#### [EXERCISE]
All of the entries below should be returned verbatim, apart from the pictures.

═══ SOURCE DATA

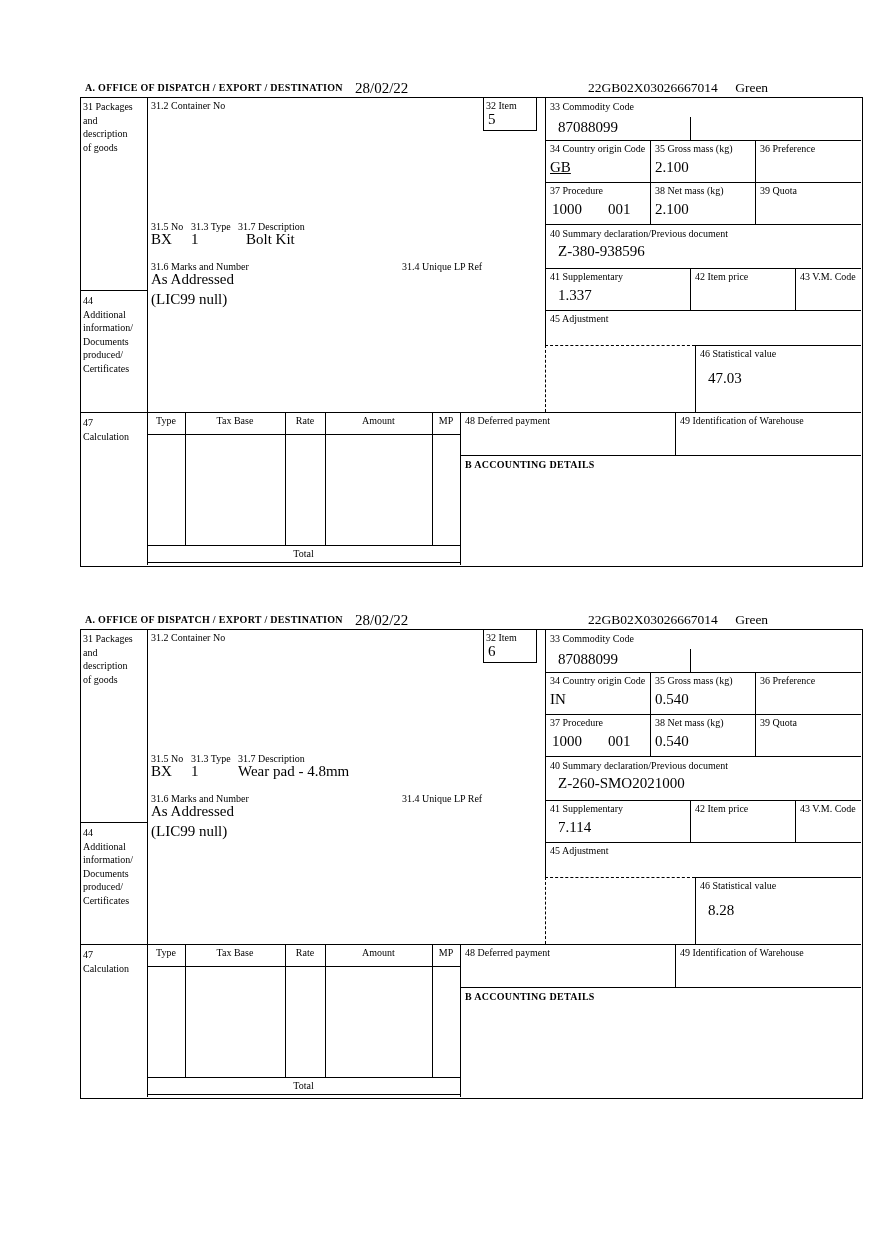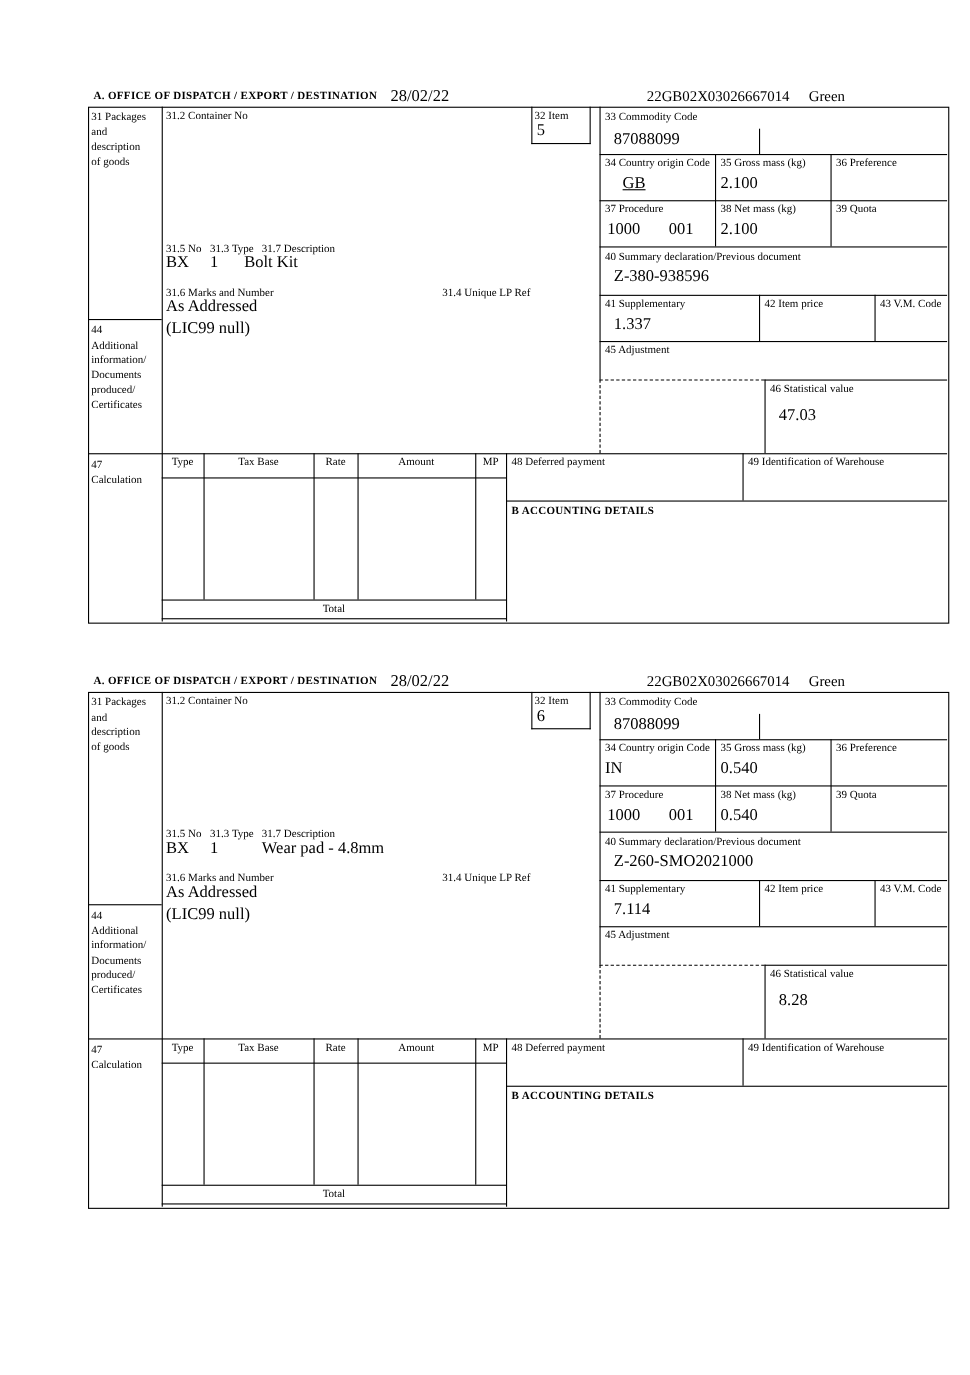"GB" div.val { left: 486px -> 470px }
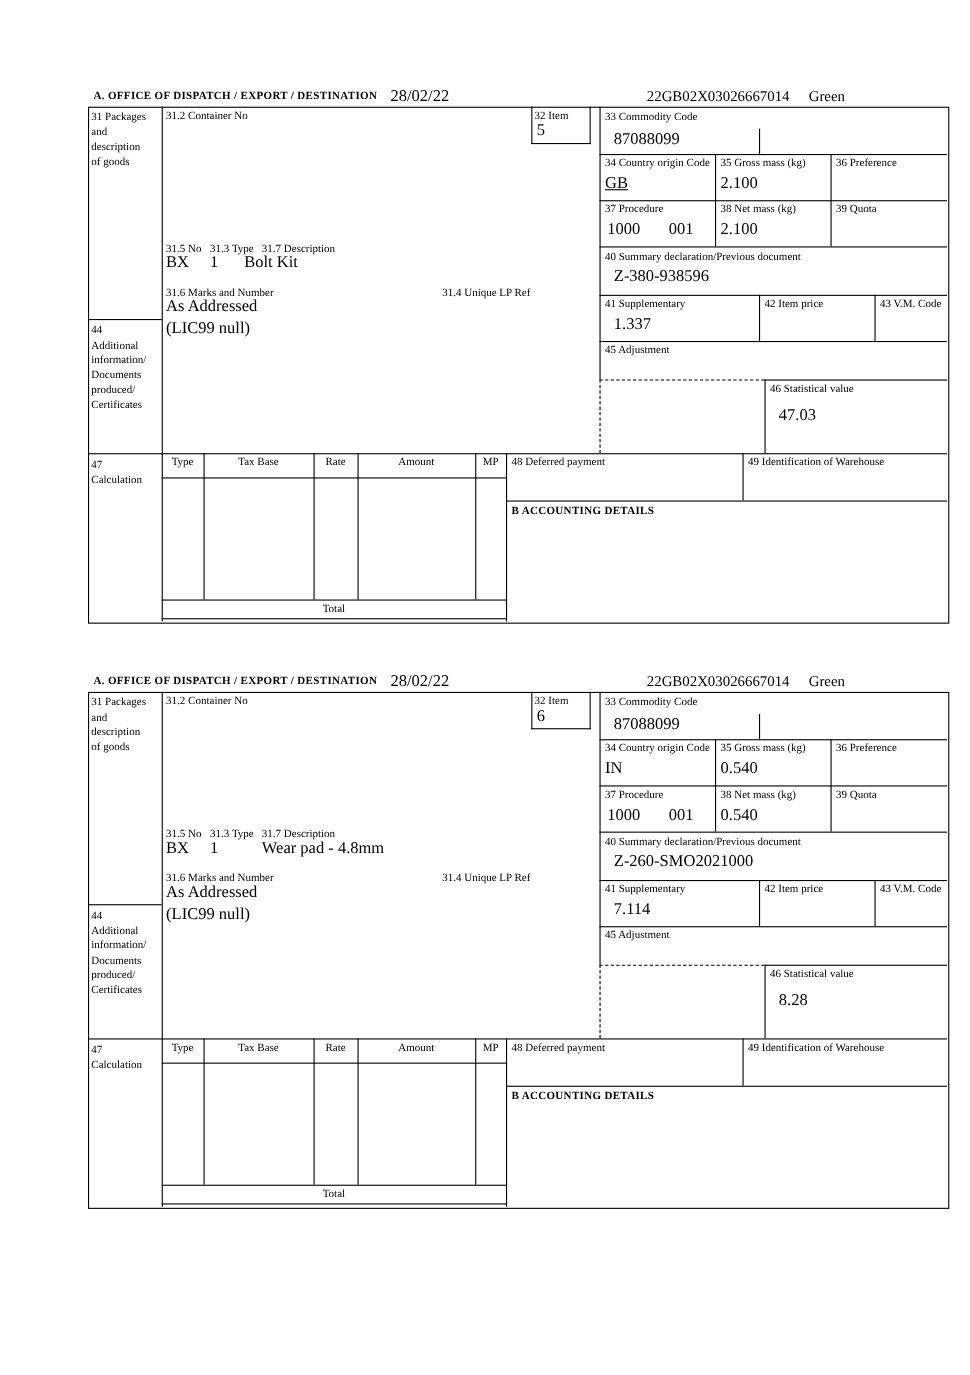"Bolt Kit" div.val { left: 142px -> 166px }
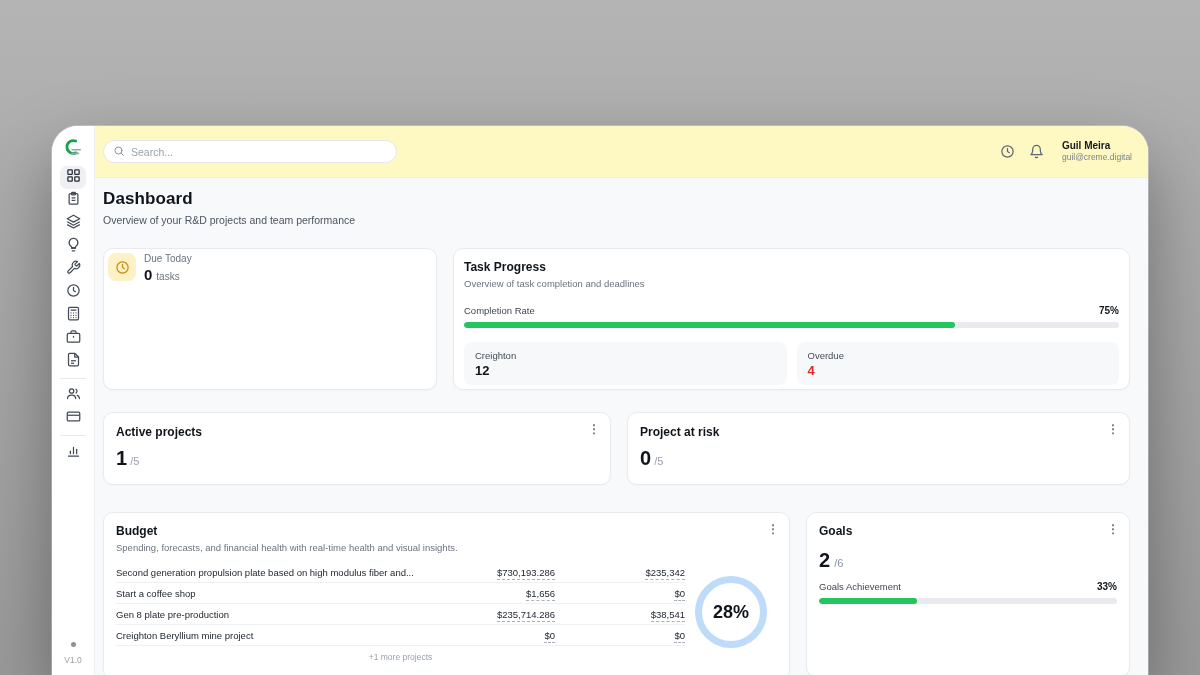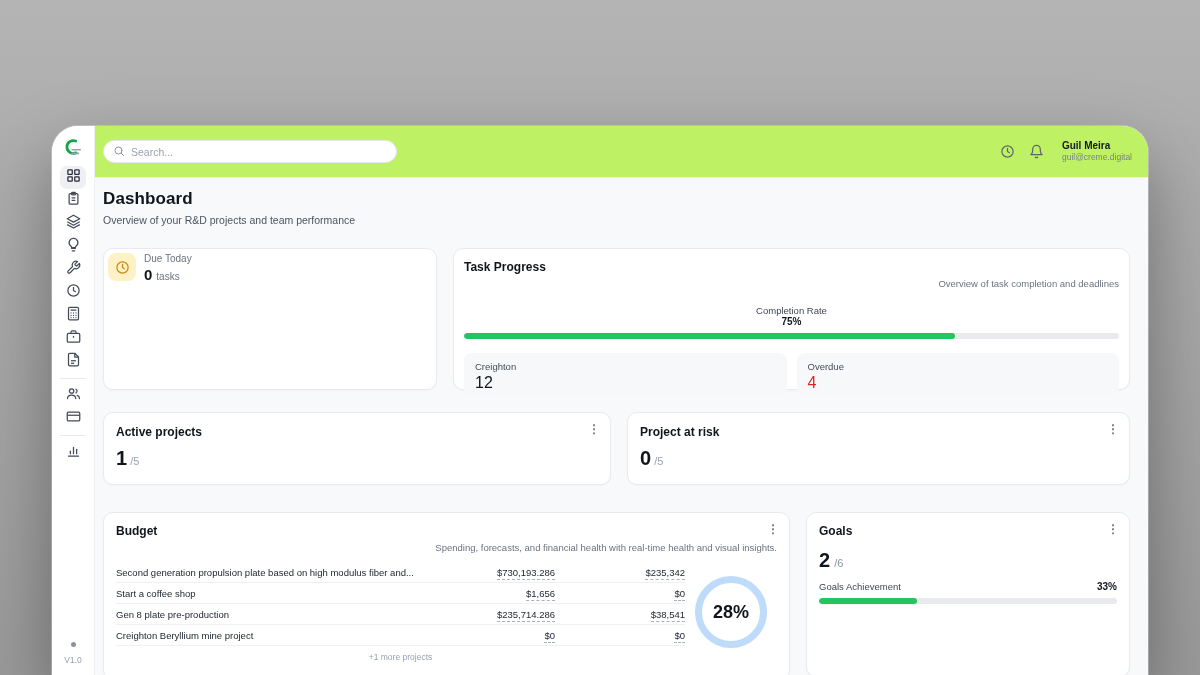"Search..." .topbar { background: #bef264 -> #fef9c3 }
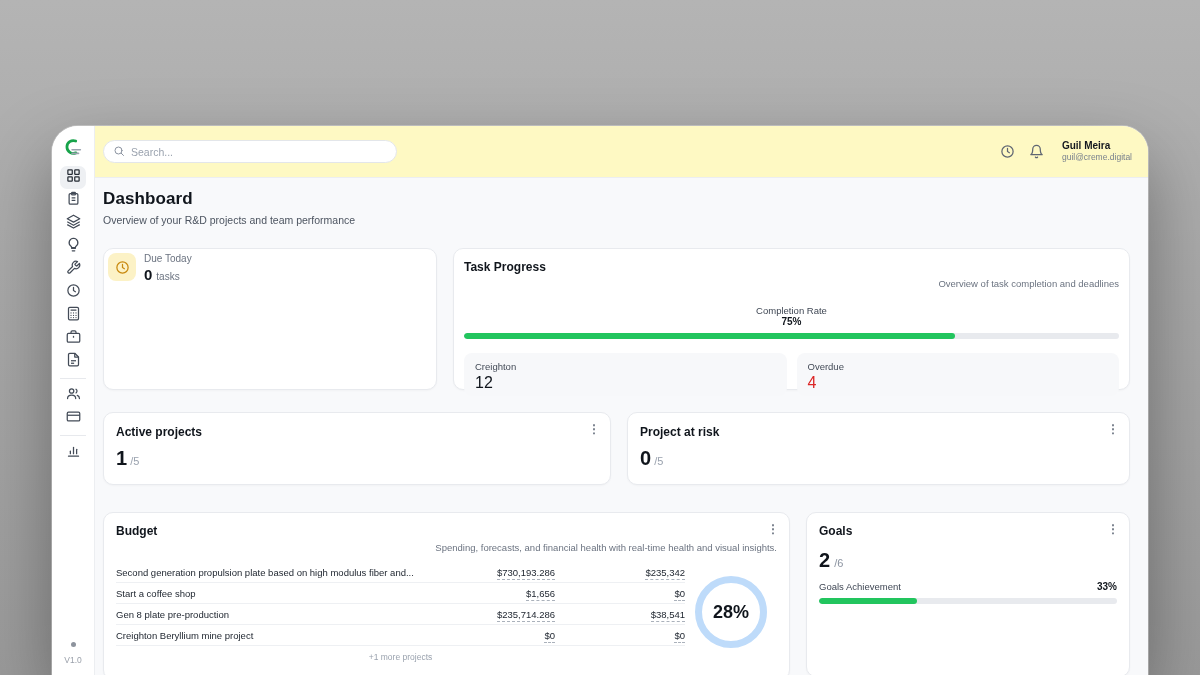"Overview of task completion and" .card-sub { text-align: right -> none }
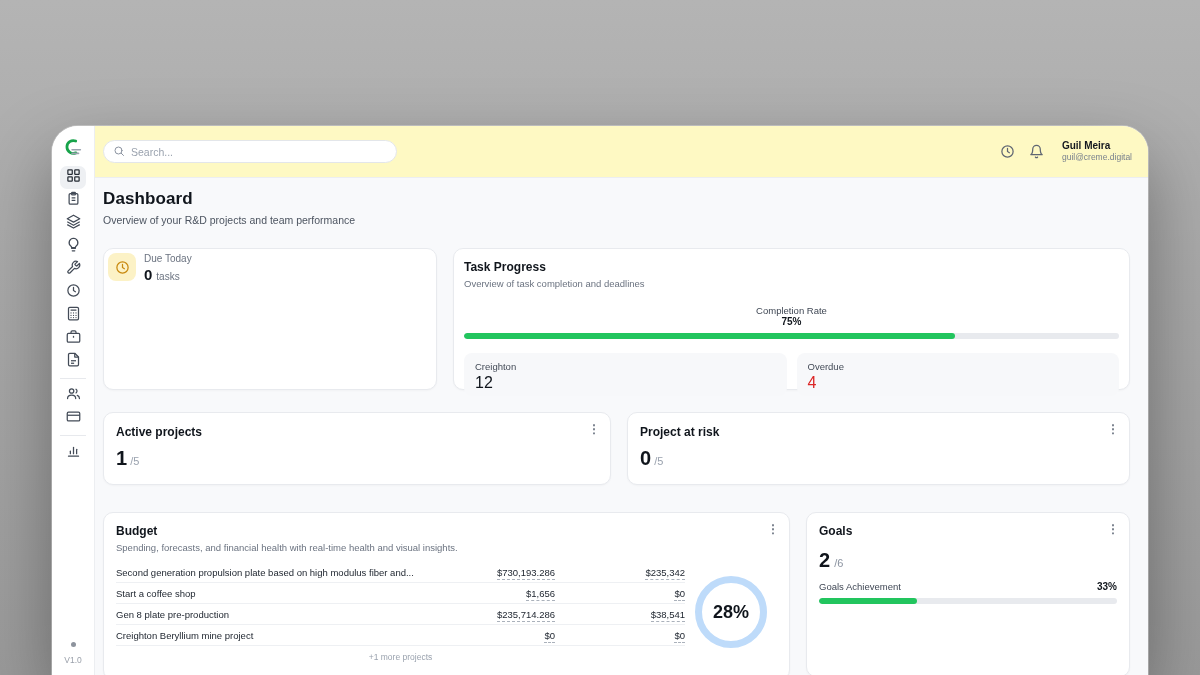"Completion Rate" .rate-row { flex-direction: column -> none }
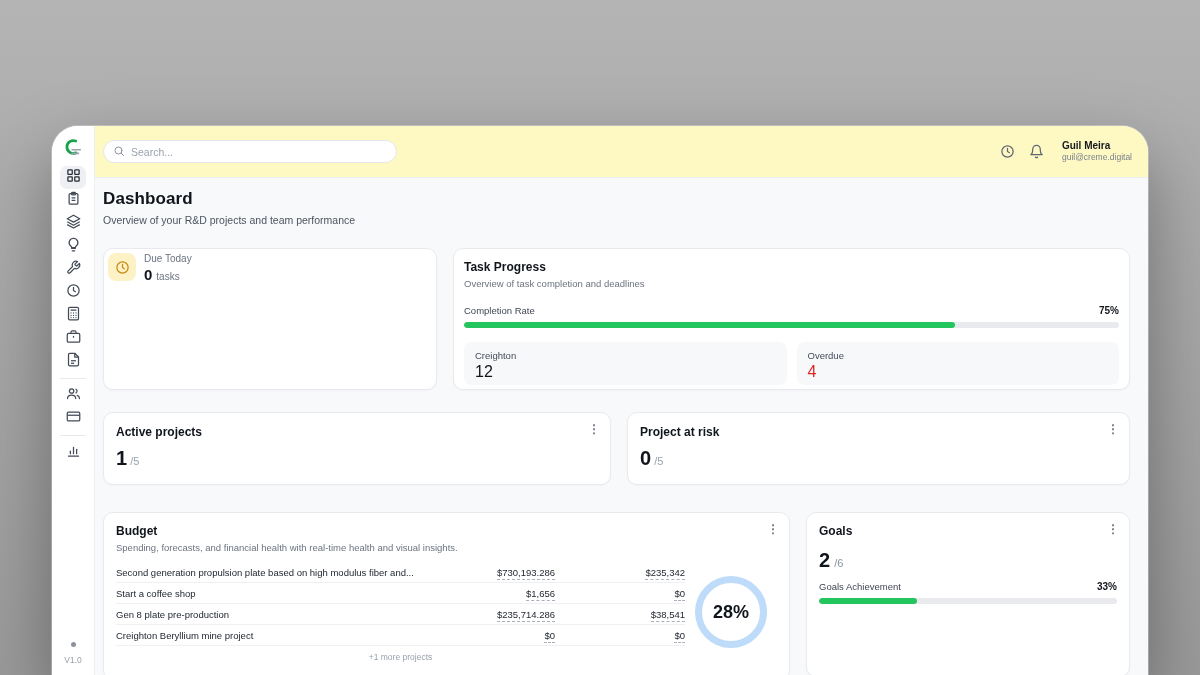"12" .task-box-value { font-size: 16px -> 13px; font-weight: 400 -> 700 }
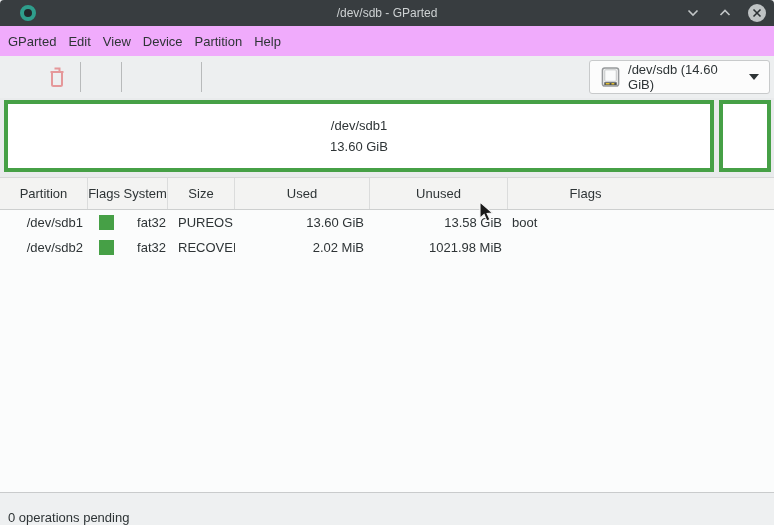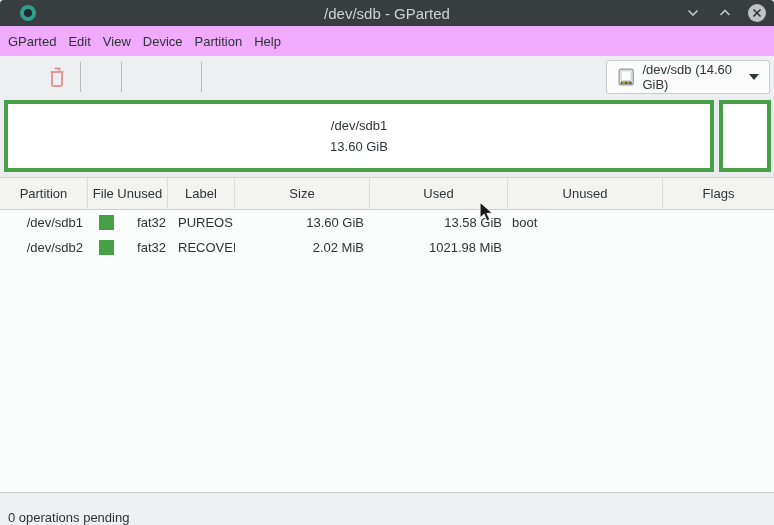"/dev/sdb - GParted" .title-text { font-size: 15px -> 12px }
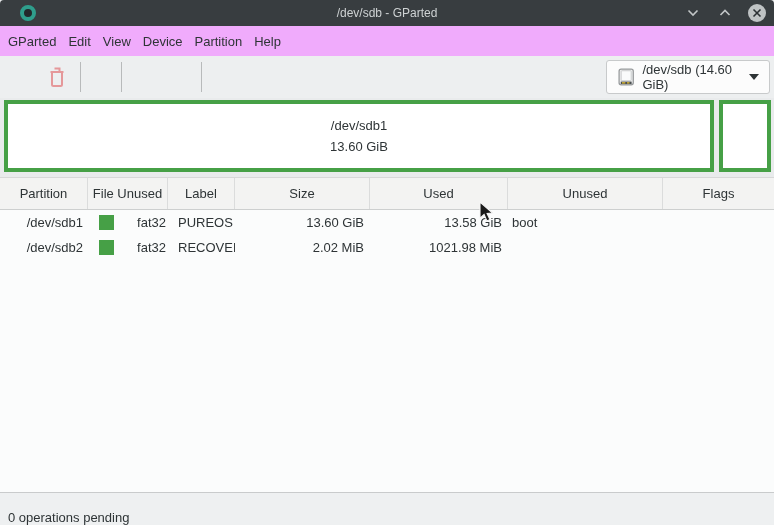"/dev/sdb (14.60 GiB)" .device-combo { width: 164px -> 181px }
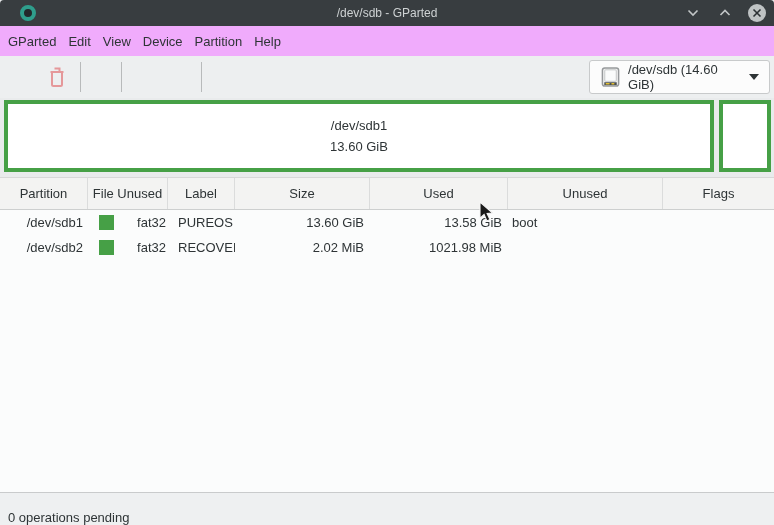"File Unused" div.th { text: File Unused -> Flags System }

══════

#### [REPLY]
"GB" div.val { left: 486px -> 470px }
"Bolt Kit" div.val { left: 142px -> 166px }
"Search..." .topbar { background: #bef264 -> #fef9c3 }
"Overview of task completion and" .card-sub { text-align: right -> none }
"Completion Rate" .rate-row { flex-direction: column -> none }
"12" .task-box-value { font-size: 16px -> 13px; font-weight: 400 -> 700 }
"/dev/sdb - GParted" .title-text { font-size: 15px -> 12px }
"/dev/sdb (14.60 GiB)" .device-combo { width: 164px -> 181px }
"File Unused" div.th { text: File Unused -> Flags System }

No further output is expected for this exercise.